Bill Brookes was one of the profession’s greatest ambassadors, both in the UK and abroad. I worked with him in many areas, though most notably on the Guild of Healthcare Pharmacists (GHP) Council, where he fulfilled many posts — including that of president.
At the time, without computers, Bill relied on paper documents and journals for references. You could guarantee that in any meeting, whatever the subject, Bill was prepared and would manage to pull out the right quote or reference. His wife Betty, who passed away only a month before him, said that one of their children had asked if, when Bill retired, they would get to see what their dining table looked like under the pile of paper that was always on it.
Bill had an attention to detail and a memory of documents and references that would make any librarian or archivist jealous. His booklets, History of the Guild 1983–1997 and A Mark of Excellence — A History of the Evans Medal are exemplary in their thoroughness and are required reading for all hospital pharmacists who aspire to lead.
He was involved in the profession in many areas, and attended and organised many conferences and professional meetings, including local and national Royal Pharmaceutial Society (RPS) and GHP events and meetings. As such, Bill influenced the broader professional agenda, steering things on the right path with thoroughness, calmness and diplomacy. His commitment at these events extended late into the night, where he would socialise into the small hours, networking and influencing or picking up information he could later put to good use.
Whatever he did, it was always to support the advancement of the profession and be good sociable company. Bill was proud to have set up the resident pharmacist service in Nottingham City Hospital — the second in the UK. These services were the foundation stones on which clinical pharmacy was subsequently built.

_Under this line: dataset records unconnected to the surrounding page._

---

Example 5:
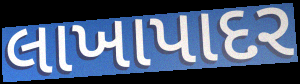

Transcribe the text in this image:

લાખાપાદર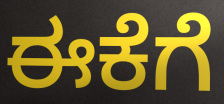
ಈಕೆಗೆ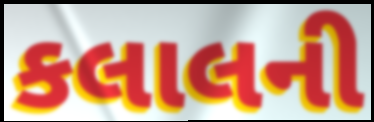
કલાલનીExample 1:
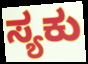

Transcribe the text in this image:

ಸ್ಯಕು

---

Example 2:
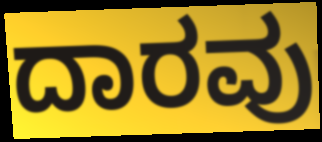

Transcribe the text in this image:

ದಾರವು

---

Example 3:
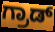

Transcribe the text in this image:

ಗ್ರಾಡ್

Bill was highly regarded, both nationally and internationally, through the European Association of Hospital Pharmacists, which he also served for many years. He was a mentor to many and received several prestigious awards, including Fellowship of the RPS, RPS Charter Silver Medal and GHP Gold Medal (for services to the practice and/or politics of the profession). He was also awarded with honorary vice presidency of the GHP. The only surprise is that Bill didn’t receive more awards because he gave so much — he surely deserved more.

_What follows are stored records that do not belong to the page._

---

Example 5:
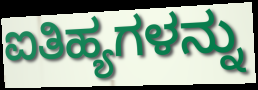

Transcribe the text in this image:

ಐತಿಹ್ಯಗಳನ್ನು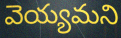
వెయ్యమని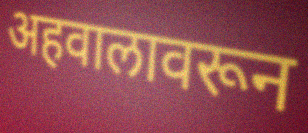
अहवालावरूनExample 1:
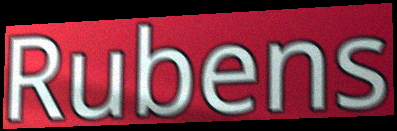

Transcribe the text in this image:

Rubens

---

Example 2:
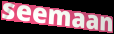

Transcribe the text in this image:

seemaan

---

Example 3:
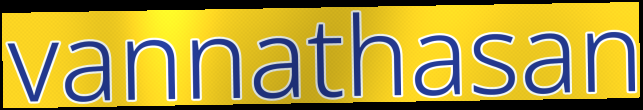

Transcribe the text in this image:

vannathasan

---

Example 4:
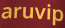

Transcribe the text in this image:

aruvip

Bill was of great support when I was looking to demonstrate the need for the Manufacturing, Science and Finance trade union to fund professional officer support for the GHP. Although he was retired at the time, Bill did this role on an expenses-only basis, simply to help me demonstrate the need and value, and ultimately this proved successful.
Without Bill, few of us — myself included — could have achieved what we did. Consequently, all in pharmacy owe much to Bill, a giant in our profession, which he served with distinction, passion and as a good friend.